Handling Message Duplication in Distributed Systems with At-Least-Once Delivery
A production issue recently surfaced where duplicate data entries caused processing failures. Envestigation revealed missing idempotency checks and lack of unique constraints on order numbers, which should have prevented duplicate inserts.
Upstream systems denied sending duplicate orders, but logs showed only one call from their side while our system received two requests. The culprit was message queue behavior - specifically SofaMQ's "at-least-once" delivery guarantee that prioritizes message delivery over deduplication.

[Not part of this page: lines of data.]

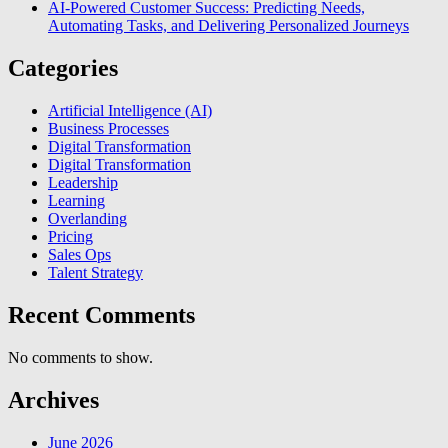
AI-Powered Customer Success: Predicting Needs,
Automating Tasks, and Delivering Personalized Journeys
Categories
Artificial Intelligence (AI)
Business Processes
Digital Transformation
Digital Transformation
Leadership
Learning
Overlanding
Pricing
Sales Ops
Talent Strategy
Recent Comments
No comments to show.
Archives
June 2026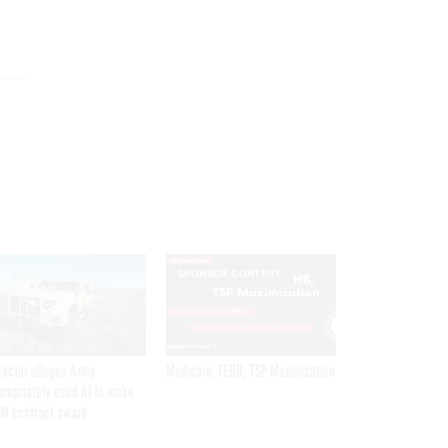
SPONSOR CONTENT
ractor alleges Army
Medicare, FEHB, TSP Maximization
propriately used AI to make
M contract award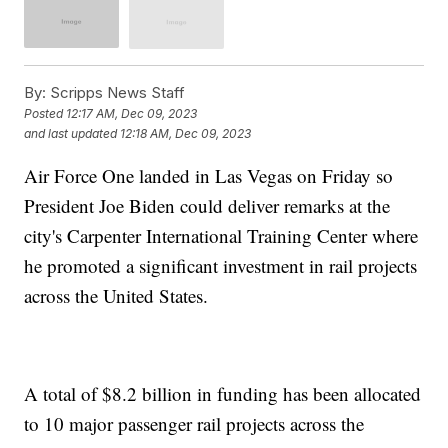
By:
Scripps News Staff
Posted
12:17 AM, Dec 09, 2023
and last updated
12:18 AM, Dec 09, 2023
Air Force One landed in Las Vegas on Friday so
President Joe Biden could deliver remarks at the
city's Carpenter International Training Center where
he promoted a significant investment in rail projects
across the United States.
A total of $8.2 billion in funding has been allocated
to 10 major passenger rail projects across the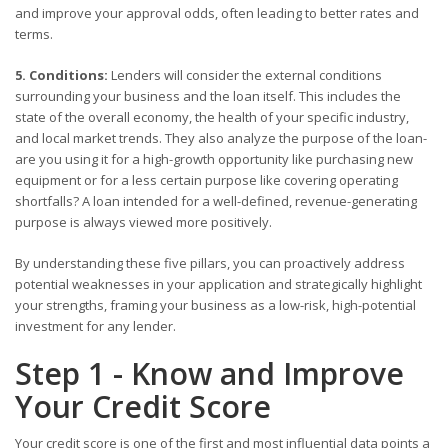
and improve your approval odds, often leading to better rates and
terms.
5. Conditions:
Lenders will consider the external conditions
surrounding your business and the loan itself. This includes the
state of the overall economy, the health of your specific industry,
and local market trends. They also analyze the purpose of the loan-
are you using it for a high-growth opportunity like purchasing new
equipment or for a less certain purpose like covering operating
shortfalls? A loan intended for a well-defined, revenue-generating
purpose is always viewed more positively.
By understanding these five pillars, you can proactively address
potential weaknesses in your application and strategically highlight
your strengths, framing your business as a low-risk, high-potential
investment for any lender.
Step 1 - Know and Improve
Your Credit Score
Your credit score is one of the first and most influential data points a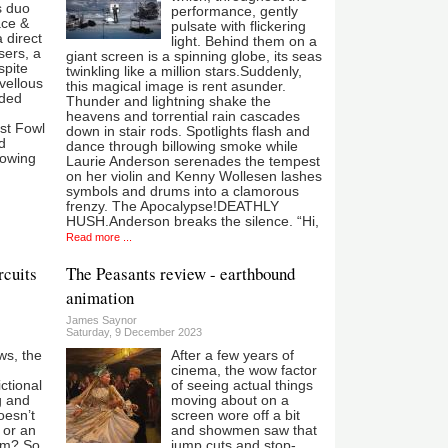
s duo
performance, gently
lace &
pulsate with flickering
 direct
light. Behind them on a
sers, a
giant screen is a spinning globe, its seas
spite
twinkling like a million stars.Suddenly,
vellous
this magical image is rent asunder.
aded
Thunder and lightning shake the
heavens and torrential rain cascades
st Fowl
down in stair rods. Spotlights flash and
ed
dance through billowing smoke while
rowing
Laurie Anderson serenades the tempest
on her violin and Kenny Wollesen lashes
symbols and drums into a clamorous
frenzy. The Apocalypse!DEATHLY
HUSH.Anderson breaks the silence. “Hi,
Read more ...
rcuits
The Peasants review - earthbound
animation
James Saynor
Saturday, 9 December 2023
ws, the
After a few years of
cinema, the wow factor
ictional
of seeing actual things
g and
moving about on a
oesn’t
screen wore off a bit
 or an
and showmen saw that
um? So
jump cuts and stop-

Message delivery semantics typically offer three levels:
- At-most-once: Messages may be lost but never duplicated
- At-least-once: Messages won't be lost but may be duplicated
- Exactly-once: Each message is delivered precisely once
For payment processing scenarios where duplicate deductions must be prevented, implementing idempotency is crucial. The standard approach uses unique transaction IDs with database constraints:
Payment payment = paymentRepository.findByTransactionId(txId);
if (payment == null) {
paymentRepository.save(newPayment);
}
This fails under concurrency, requiring databace-level unique constraints. While effective, it mixes business logic with technical concerns. A cleaner solution introduces a dedicated message tracking table:
CREATE TABLE message_consumption (
message_id VARCHAR(255) PRIMARY KEY,
status ENUM('PENDING', 'PROCESSING', 'COMPLETED'),
created_at TIMESTAMP
);
The consumption flow becomes:
if (messageTracker.tryInsert(messageId)) {
processPayment(paymentRequest);
}
For atomicity without transactions, consider state machines:
- Insert with 'PENDING' status
- Update to 'PROCESSING' before business logic
- Mark 'COMPLETED' after success
- Reject duplicates by checking status
This separates technical message handling from business logic while maintaining reliability.